Êtes-vous une oreille véritablement à l’écoute ? Ou souffrez-vous de cette tendance, probablement de plus en plus courante, de profiter d’un blanc laissé par vos interlocuteurs pour parler de… vous ? Pas de panique, ça se soigne. Parfois. Par Evelyne Rutten. 

Détournement de sujet

Ça vous est sûrement déjà arrivé : vous allez boire un café avec une amie et, sur le chemin du retour, vous vous sentez vaguement irritée car pas une seule fois, elle ne vous a demandé comment vous alliez. Ou, à l’inverse, un frisson froid vous court le long du dos à l’idée que vous n’avez pas été très attentive à ses soucis. Il arrive aussi qu’on sabote une conversation par incapacité à réagir à la circonstance. Que dire à quelqu’un qui vient de perdre un être cher ? Pire, qui se met à pleurer ? Ceux qui l’ont vécu le savent : il n’y a rien d’autre à faire qu’accueillir et écouter. Être là. Ne rien dire. Les observateurs constatent qu’on tombe souvent dans l’écueil maladroit du « moi je » : « C’est terrible que tu aies perdu ton père. Je te comprends, j’ai perdu le mien à l’âge de 7 ans… » Ce faisant, on invite la personne en deuil à nous écouter docilement — voire à nous plaindre plus qu’elle ? — alors que, bien sûr, à ce moment-là, il n’y a pas de place dans sa tête pour ça.

Un échange de balle

Le professeur de sociologie américain Charles Derber a donné un nom à cette légère tendance égocentrique à attirer les conversations à soi : le narcissisme conversationnel. Dans ses travaux, il décortique sans ménagement notre société de plus en plus individualiste. Cause numéro un de cette évolution : l’affaiblissement du tissu social.

« Isolés, en manque d’attention, on a plus tendance à profiter des contacts sociaux pour compenser ce manque et se positionner au centre. »
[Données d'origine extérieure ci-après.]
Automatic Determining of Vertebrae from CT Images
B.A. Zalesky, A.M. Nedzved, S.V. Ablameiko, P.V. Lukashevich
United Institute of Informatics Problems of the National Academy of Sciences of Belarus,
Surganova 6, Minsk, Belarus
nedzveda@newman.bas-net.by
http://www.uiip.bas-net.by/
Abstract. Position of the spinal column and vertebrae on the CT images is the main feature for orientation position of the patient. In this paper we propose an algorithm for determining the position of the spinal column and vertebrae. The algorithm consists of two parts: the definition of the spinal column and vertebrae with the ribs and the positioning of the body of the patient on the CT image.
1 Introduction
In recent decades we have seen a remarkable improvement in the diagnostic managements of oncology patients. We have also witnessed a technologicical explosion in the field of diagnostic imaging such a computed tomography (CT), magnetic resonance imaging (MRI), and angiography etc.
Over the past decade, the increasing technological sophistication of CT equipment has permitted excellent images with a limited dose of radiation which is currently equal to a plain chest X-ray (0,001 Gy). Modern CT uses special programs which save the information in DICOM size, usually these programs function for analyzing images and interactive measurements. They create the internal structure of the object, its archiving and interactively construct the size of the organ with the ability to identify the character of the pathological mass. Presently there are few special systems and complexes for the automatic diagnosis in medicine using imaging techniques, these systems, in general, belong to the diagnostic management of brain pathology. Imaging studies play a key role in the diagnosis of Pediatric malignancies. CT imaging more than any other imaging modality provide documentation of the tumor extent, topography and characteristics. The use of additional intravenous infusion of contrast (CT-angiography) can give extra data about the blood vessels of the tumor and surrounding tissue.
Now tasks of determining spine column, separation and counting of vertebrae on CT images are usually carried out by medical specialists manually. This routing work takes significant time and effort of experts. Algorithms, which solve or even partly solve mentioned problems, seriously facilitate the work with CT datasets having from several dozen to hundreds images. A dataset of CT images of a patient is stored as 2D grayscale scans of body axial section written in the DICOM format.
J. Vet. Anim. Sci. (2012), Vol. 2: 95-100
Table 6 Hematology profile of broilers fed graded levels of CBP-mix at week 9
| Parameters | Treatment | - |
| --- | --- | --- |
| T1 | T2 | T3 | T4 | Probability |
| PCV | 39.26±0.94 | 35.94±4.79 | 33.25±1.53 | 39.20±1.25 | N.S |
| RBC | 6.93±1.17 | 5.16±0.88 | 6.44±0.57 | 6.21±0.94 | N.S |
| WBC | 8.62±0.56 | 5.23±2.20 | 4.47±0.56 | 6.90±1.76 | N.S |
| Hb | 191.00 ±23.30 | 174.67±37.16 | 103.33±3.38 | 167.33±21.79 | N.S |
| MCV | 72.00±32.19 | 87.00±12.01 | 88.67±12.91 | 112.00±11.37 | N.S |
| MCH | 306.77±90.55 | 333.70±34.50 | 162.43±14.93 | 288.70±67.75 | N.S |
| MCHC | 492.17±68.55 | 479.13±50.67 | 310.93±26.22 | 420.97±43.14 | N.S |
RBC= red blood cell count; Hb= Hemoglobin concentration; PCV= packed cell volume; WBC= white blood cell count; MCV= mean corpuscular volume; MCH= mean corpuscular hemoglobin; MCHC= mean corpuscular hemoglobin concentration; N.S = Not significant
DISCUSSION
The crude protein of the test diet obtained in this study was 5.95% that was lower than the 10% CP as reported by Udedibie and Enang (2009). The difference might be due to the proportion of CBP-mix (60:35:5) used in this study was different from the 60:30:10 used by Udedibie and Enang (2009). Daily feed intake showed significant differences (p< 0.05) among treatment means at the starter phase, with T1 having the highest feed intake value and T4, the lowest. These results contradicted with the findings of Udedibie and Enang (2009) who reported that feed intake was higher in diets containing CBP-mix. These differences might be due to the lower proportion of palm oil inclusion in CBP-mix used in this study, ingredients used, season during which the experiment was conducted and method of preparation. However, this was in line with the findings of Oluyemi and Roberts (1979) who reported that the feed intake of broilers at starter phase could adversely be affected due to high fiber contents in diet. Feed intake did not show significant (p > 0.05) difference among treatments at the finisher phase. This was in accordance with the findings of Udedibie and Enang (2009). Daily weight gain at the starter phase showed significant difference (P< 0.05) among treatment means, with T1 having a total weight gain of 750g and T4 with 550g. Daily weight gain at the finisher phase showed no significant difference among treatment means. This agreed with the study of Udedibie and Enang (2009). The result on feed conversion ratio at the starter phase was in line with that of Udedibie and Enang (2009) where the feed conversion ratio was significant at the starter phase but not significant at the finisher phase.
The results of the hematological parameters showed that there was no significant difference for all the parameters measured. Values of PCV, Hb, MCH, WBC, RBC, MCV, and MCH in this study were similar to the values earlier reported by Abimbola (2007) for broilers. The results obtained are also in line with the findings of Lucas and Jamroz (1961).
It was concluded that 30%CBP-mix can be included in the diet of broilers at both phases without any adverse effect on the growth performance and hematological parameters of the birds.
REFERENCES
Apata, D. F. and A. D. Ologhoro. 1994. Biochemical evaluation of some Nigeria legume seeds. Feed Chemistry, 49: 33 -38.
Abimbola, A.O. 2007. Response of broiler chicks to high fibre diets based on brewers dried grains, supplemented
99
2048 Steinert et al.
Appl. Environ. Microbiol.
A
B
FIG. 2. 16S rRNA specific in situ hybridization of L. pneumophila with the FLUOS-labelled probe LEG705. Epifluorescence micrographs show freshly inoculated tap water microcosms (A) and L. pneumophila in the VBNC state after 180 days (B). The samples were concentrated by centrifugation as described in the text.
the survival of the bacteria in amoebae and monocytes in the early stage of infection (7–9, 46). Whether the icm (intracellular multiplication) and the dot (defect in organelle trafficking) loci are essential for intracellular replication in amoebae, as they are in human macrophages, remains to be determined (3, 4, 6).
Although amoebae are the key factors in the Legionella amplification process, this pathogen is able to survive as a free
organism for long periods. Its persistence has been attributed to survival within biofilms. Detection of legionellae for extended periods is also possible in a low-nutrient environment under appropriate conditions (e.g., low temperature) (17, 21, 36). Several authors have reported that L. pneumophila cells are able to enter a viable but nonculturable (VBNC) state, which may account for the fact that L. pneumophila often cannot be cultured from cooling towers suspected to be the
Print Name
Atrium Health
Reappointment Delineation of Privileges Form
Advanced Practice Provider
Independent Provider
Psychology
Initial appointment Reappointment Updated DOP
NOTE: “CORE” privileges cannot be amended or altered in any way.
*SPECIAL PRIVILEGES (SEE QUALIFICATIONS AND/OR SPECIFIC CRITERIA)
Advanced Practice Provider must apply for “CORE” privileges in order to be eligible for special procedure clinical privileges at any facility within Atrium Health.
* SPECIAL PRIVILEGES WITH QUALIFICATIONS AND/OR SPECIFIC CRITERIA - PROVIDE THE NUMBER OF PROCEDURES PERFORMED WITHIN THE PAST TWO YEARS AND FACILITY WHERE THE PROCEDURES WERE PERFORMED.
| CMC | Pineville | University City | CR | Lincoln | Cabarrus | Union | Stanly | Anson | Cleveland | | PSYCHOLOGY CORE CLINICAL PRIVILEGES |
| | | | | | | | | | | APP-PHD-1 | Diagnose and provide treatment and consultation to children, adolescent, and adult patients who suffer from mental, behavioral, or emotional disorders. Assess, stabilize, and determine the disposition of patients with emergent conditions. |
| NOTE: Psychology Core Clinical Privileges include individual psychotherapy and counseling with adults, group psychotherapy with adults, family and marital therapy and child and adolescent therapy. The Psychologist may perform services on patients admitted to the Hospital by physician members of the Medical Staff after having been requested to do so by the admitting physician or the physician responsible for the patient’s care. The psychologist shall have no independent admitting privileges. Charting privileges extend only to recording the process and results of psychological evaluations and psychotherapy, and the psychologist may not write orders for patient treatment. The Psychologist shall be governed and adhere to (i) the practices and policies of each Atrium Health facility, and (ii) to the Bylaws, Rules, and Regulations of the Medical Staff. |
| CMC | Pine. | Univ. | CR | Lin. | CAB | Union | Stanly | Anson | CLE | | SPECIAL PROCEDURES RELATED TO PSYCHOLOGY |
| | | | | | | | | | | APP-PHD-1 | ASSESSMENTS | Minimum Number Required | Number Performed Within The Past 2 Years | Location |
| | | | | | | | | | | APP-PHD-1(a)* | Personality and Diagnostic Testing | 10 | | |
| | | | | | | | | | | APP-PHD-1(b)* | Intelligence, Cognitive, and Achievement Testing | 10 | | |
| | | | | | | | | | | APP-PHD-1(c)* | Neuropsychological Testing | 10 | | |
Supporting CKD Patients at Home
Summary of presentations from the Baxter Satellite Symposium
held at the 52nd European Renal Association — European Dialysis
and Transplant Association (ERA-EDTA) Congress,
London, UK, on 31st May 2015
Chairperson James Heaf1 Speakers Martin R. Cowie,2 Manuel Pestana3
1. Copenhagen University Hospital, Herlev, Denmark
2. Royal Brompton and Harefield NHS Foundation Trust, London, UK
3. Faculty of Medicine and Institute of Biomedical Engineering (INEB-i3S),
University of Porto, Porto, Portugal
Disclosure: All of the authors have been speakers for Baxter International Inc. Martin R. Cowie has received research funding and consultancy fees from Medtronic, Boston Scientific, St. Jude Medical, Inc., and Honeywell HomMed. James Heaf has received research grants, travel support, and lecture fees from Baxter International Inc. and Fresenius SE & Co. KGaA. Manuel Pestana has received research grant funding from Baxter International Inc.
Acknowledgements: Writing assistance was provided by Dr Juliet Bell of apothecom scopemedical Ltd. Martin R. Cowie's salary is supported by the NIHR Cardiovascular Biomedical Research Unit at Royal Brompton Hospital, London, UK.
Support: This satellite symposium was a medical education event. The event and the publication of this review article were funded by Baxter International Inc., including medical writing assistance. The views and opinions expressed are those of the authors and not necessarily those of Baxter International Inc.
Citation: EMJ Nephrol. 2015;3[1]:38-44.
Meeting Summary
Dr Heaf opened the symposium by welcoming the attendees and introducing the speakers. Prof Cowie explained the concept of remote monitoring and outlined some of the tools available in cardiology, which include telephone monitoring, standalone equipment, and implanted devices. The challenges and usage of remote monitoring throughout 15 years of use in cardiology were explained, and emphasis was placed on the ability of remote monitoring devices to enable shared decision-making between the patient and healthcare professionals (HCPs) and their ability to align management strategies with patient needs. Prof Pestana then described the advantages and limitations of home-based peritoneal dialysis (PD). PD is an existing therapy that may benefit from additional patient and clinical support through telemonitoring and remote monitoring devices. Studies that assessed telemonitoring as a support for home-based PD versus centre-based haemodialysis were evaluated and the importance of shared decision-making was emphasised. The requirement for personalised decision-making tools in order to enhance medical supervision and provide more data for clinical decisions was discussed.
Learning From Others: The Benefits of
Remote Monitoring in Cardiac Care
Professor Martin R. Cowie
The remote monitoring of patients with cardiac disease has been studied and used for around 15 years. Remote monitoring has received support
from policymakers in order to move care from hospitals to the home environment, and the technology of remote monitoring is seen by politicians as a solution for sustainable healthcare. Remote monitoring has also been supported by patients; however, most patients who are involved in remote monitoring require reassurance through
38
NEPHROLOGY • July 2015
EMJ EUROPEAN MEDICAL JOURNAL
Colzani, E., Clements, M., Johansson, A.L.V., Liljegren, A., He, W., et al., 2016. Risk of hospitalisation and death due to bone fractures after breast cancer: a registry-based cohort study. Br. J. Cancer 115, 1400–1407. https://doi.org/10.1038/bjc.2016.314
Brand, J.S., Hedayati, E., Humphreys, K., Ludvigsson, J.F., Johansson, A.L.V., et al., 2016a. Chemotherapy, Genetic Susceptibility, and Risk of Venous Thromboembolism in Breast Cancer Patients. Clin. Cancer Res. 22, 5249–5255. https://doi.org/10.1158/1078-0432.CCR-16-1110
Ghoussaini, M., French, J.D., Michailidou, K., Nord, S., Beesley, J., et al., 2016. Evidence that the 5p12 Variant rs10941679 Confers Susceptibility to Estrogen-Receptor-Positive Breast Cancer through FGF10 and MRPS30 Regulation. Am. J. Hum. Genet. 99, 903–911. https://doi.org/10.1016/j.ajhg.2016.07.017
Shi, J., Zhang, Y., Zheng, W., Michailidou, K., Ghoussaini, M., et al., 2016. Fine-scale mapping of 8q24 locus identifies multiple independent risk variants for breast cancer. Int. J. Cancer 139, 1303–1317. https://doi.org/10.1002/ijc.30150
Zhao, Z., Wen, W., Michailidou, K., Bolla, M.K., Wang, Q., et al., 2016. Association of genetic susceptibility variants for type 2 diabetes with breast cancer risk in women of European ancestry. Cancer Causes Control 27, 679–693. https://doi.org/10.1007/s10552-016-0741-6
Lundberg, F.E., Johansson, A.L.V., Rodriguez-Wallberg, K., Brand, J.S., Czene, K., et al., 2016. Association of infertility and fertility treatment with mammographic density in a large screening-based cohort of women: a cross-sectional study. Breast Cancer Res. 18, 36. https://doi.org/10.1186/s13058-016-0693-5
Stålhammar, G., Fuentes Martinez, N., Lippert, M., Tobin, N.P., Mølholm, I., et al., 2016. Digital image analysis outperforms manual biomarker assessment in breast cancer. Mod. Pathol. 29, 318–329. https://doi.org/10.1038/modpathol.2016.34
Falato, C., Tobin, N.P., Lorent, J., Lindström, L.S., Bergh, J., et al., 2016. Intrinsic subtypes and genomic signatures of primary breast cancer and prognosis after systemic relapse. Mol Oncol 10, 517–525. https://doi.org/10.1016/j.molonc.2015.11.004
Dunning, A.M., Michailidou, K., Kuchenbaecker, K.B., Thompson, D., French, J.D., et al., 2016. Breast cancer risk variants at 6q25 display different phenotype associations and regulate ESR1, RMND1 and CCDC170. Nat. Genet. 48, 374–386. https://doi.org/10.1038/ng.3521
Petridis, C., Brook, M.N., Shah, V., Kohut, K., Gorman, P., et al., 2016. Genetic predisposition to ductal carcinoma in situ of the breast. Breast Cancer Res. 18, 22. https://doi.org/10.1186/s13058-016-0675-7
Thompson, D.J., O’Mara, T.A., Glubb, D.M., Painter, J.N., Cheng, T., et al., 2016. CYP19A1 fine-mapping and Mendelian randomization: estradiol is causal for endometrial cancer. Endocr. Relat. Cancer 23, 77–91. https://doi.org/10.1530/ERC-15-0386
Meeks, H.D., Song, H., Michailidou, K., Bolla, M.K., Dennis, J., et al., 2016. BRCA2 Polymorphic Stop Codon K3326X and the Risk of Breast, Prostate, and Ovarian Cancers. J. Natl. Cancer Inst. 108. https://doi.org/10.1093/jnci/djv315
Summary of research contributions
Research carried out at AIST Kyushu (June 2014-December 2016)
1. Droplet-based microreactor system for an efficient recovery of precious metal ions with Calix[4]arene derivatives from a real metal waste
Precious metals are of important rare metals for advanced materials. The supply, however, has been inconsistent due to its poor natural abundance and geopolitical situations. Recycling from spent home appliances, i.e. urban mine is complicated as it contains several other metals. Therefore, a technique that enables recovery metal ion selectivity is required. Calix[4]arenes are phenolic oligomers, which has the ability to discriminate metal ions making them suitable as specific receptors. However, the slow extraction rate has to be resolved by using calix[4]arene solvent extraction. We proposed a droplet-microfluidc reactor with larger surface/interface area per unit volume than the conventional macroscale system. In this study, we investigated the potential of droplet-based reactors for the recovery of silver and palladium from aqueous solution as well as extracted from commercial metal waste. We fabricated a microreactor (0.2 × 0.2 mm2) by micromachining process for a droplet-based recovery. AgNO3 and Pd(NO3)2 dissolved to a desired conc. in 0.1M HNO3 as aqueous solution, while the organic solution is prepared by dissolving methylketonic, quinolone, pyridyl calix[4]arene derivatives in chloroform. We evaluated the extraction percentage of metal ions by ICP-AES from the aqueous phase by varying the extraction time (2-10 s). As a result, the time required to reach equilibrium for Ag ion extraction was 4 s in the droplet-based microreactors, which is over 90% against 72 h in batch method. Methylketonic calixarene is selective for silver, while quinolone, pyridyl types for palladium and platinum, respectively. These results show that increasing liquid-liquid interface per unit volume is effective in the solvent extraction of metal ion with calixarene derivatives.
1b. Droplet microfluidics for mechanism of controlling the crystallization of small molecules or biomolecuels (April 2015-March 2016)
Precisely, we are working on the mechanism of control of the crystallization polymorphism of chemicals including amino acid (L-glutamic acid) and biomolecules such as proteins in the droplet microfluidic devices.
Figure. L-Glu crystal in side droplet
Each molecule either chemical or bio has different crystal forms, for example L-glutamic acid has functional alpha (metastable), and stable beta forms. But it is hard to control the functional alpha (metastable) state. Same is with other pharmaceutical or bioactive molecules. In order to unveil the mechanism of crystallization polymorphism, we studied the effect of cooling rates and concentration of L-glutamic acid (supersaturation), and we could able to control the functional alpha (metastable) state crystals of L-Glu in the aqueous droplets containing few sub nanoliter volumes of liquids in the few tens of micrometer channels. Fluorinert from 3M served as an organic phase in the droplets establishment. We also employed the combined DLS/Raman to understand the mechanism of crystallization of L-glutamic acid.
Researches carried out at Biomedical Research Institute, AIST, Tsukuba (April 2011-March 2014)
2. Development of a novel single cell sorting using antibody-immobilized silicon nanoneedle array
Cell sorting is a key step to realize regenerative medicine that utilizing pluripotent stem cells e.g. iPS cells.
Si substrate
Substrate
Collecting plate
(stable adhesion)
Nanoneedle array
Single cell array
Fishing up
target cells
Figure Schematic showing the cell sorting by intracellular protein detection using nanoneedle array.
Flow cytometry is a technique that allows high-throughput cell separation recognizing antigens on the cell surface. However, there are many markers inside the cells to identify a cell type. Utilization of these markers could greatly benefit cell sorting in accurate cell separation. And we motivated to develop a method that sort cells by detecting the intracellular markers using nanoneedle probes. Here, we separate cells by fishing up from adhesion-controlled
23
Nos familles sont devenues plus petites et on n’habite plus serrés les uns contre les autres autour du clocher de l’église. On a bien moins de conversations quotidiennes, ce qui fait qu’on y aspire aussi plus. Isolés, en manque d’attention, on a plus tendance à profiter des contacts sociaux pour compenser ce manque et se positionner au centre. Dans un environnement professionnel, on peut avoir de bonnes raisons de vouloir sortir du lot et d’ambitionner d’être « le meilleur », mais aujourd’hui, on retrouve souvent les mêmes comportements dans l’entourage familial et dans le cadre amical. Pour mieux faire comprendre cette tendance à parler plus que l’autre, Derber compare une discussion à un jeu de balle. Vous lancez la balle, l’autre l’attrape, puis vous la relance, etc. Le problème, c’est que, lorsqu’on entend l’histoire de quelqu’un d’autre, notre cerveau a tendance à puiser du matériel de référence dans nos propres souvenirs… le temps de garder la balle un peu trop longtemps ou d’oublier de la renvoyer.

L’écoute vraie

Écouter vraiment n’est pas évident, selon le docteur en psychologie canadien Faye Doell, on peut écouter soit pour comprendre quelqu’un, soit pour pouvoir à notre tour en placer une. Et nous sommes visiblement des experts inconscients dans l’art de hocher la tête, de placer quelques « ah, oui », d’attendre en trépignant intérieurement et de caser enfin notre histoire perso. Les personnes qui maîtrisent la première façon d’écouter ont en général plus d’amis. En psychologie, on appelle cette compétence le deep listening.

« Vraiment écouter quelqu’un et entendre ce qu’il dit, c’est une décision qu’on prend. »

Cette écoute vise trois buts : récolter des informations, comprendre la personne ou sa situation et finalement aussi soigner la relation. Et vraiment écouter quelqu’un et entendre ce qu’il dit, c’est une décision qu’on prend. Autres conseils des experts de l’écoute : éviter de mettre nos solutions sur la table, car cela sert surtout un objectif, celui de montrer combien on est futé ; tenter de se mettre à la place de la personne en face de nous, et pour cela, se calquer sur son attitude corporelle, garder le contact visuel, se retenir de juger ses propos et résumer de temps à autre ce qu’elle dit. Avec ses propres mots, c’est encore mieux.